There are two possible outcomes, and as in other works, the ring is crucial. Should Bassanio be forgiven for parting with it in a moment of understandable generosity? Or was it a sacred trust? Portia might succeed in training this unformed cub and making him into a proper man, a worthwhile husband and father. Or she might fail.

It is easy to imagine his arriving from Venice with a boatload of thirsty and roistering boon-companions, who have come for the weekend but are still there three weeks later, debauching her maids, draining her father’s wine-cellar – not to mention his treasury. There could be recurrent exchanges with her steward. ‘My lady, the Lord Bassanio has asked for another three thousand ducats.’ ‘But of course’, she replies with a brave face: ‘My Lord must have what he wants.’ Behind the stoical visage, is she wondering: ‘My father’s wealth was beyond the dreams of avarice. Is it beyond the extravagance of my husband?’ She was Queen formerly – has she now abdicated her throne to a rake and a wastrel? Almost her first words in the Play are: ‘My little body is aweary of this great world.’ Would Bassanio have led her to the despair that follows on from weariness?

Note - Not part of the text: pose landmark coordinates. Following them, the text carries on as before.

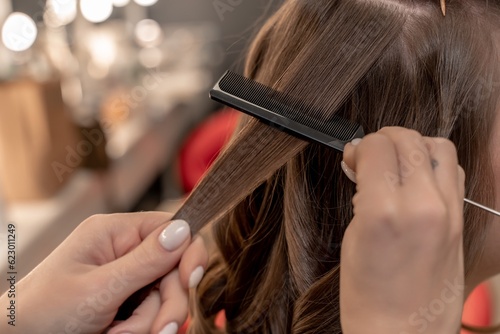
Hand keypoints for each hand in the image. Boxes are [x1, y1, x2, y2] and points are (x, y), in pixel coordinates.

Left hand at [0, 212, 207, 333]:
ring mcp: (126, 278)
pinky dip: (142, 328)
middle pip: (172, 270)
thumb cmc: (43, 314)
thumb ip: (145, 261)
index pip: (169, 228)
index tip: (190, 280)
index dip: (187, 252)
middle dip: (166, 304)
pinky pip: (152, 313)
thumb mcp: (98, 288)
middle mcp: (123, 251)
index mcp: (114, 232)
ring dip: (150, 323)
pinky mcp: (126, 301)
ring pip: (164, 297)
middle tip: (158, 331)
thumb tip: (184, 230)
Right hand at [340, 127, 464, 333]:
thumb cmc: (368, 297)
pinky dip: (434, 164)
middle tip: (369, 156)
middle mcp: (423, 206)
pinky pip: (455, 172)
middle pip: (409, 139)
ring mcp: (448, 213)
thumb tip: (365, 161)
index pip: (377, 146)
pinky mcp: (461, 221)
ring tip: (395, 163)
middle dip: (384, 139)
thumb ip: (362, 193)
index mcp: (385, 212)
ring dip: (413, 146)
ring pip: (439, 146)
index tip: (353, 157)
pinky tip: (416, 179)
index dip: (360, 147)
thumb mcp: (352, 238)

It is an appalling thought. It almost calls for a movement, to free the Belmont One. Lorenzo, perhaps the most attractive Venetian character, has lured away Shylock’s daughter Jessica, plus a considerable quantity of gold coins. They take refuge at Belmont. In one of the house’s enchanting groves, lost in each other, they cite previous love partnerships: ‘on such a night.’ But from Dido onwards, they all ended in grief. Is Shakespeare sending us a signal? It is certainly a poor omen for the romantic unions which end the play, including that of Bassanio and Portia.

All hope is not lost, of course. As Shylock discovered, it is never wise to underestimate Portia. But if there were a heaven, not least among the many questions we might wish to ask, there would be one for Shakespeare. How did things work out between Portia and Bassanio?